Pour un premier roman c'est vraiment très bien. J'ai d'abord été séduite par ce titre "
Rififi chez Loti" qui évoque les vieux polars à la
Frédéric Dard ou les adaptations au cinéma avec
Jean Gabin, entre autres. D'ailleurs c'est
Auguste le Breton, auteur français et prolifique de polars qui déposa ce terme, qui lui appartient encore de nos jours. Il en fit sa marque de fabrique avec plusieurs séries de rififi dont une série géographique qui date des années 50 et 60 avec notamment
du rififi à New York,
du rififi à Barcelone, du rififi à Paname et d'autres encore…
Alors forcément j'y ai pensé car le polar de
Jean-André Lecru, ancien libraire, se passe à Rochefort, ville natale de
Pierre Loti écrivain voyageur du 19ème siècle.
L'argot n'est pas utilisé, ce qui ne retire rien à l'intérêt que je porte à ce livre au parlé local rochefortais.
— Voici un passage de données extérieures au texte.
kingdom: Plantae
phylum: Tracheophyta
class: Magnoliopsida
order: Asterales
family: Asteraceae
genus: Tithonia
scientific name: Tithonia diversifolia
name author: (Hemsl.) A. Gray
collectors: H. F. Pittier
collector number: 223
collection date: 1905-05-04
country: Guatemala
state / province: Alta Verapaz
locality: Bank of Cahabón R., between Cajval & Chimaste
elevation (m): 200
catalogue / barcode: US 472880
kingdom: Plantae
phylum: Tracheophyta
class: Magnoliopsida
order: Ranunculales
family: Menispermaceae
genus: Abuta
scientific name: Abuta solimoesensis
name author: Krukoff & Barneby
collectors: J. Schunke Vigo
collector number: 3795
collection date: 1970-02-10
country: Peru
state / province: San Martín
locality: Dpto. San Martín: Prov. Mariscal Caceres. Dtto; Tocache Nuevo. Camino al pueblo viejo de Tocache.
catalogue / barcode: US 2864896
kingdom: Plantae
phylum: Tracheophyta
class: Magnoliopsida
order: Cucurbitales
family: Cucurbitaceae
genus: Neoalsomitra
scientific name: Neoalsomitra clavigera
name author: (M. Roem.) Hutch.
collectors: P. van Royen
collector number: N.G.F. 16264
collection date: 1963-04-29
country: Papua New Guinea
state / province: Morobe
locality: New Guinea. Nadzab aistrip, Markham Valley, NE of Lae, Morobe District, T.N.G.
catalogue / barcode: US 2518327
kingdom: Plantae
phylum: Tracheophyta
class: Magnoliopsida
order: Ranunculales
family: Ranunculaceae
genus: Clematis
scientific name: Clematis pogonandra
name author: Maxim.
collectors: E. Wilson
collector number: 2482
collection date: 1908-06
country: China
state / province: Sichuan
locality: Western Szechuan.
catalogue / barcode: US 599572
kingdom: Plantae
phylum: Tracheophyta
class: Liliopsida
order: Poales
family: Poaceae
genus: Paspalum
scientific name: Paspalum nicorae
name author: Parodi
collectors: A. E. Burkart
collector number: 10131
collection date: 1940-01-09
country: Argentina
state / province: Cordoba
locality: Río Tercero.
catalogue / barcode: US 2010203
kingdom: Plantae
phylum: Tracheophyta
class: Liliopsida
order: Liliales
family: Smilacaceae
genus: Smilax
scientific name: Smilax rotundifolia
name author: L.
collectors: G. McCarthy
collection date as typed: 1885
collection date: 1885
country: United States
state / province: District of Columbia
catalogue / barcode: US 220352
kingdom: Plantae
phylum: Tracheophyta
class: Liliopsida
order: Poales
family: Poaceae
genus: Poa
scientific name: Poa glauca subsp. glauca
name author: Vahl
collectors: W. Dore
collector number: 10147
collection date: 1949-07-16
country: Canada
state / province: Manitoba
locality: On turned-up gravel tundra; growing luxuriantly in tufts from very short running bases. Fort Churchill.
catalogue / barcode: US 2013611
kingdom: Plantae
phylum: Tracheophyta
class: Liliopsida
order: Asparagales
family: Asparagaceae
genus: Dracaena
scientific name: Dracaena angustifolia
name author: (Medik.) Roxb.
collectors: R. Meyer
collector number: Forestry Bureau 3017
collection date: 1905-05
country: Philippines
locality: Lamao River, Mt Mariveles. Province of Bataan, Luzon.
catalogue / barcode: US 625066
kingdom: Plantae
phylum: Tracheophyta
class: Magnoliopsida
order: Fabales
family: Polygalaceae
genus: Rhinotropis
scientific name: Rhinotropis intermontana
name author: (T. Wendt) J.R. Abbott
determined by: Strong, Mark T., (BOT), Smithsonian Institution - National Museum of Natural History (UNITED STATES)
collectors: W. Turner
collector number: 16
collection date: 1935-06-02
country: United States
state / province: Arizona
Et comme je suis allée en vacances récemment à Rochefort j'étais très motivée par la lecture de ce polar.
Juan, le narrateur, collecte les graffitis inscrits sur les murs de la ville. Cela va lui servir de fil rouge pour mener une enquête malgré lui. Il trouvera des inscriptions telles que « Faussaire tu vas mourir » ou encore «
Pierre Loti ton honneur sera sauf ».
Il a une bande de copains et copines, Delphine dite Begon jaune, Loulou,
Philippe L anarchiste monté de Paris dont un manque à l'appel. C'est Claude, retrouvé assassiné sous la barque en pierre renversée du cénotaphe de Bellot, navigateur franc maçon. C'est assez intrigant d'autant plus que le défunt a envoyé à Juan un manuscrit de
Pierre Loti, la veille de sa mort : l'original d'aziyadé datant de 1879. C'est le premier roman de loti. Il s'agit d'une version exotique du mythe romantique de l'amour tragique dont la forme est originale, mêlant à la fois le journal intime du héros et la correspondance qu'il échange avec des proches et qui permet le recul par rapport à l'intrigue.
On voit bien que
Jean-André Lecru est libraire pour aller nous dégoter un livre de référence peu connu aujourd'hui mais qui semble avoir été emblématique de l'orientalisme qui a marqué la littérature et les arts du 19ème siècle en France.
Pour revenir à Rochefort, un inspecteur qui fait du zèle mais n'arrive à rien complète le tableau et nous voilà avec une aventure urbaine rondement menée. Je n'en révèlerai pas plus.
Même s'il y a des maladresses d'écriture (c'est un premier roman) j'y ai retrouvé un cadre que j'aime bien, autour de la place Colbert où
Jacques Demy a tourné « Les demoiselles de Rochefort » en 1966. D'ailleurs, on voit que l'auteur attache une importance particulière aux lieux :
un vieux cinéma, la corderie royale et l'arsenal avec le chantier de reconstruction de la frégate Hermione. Et cette frégate est célèbre car le navire a, en 1780, permit à
La Fayette de rejoindre les insurgés américains en lutte pour leur indépendance.
Alors, en plus du suspense, on a le droit à une visite critique et historique de la ville, c'est donc un beau voyage.
Ce livre m'a été offert par les éditions La Geste dans le cadre d'une opération masse critique et je les en remercie.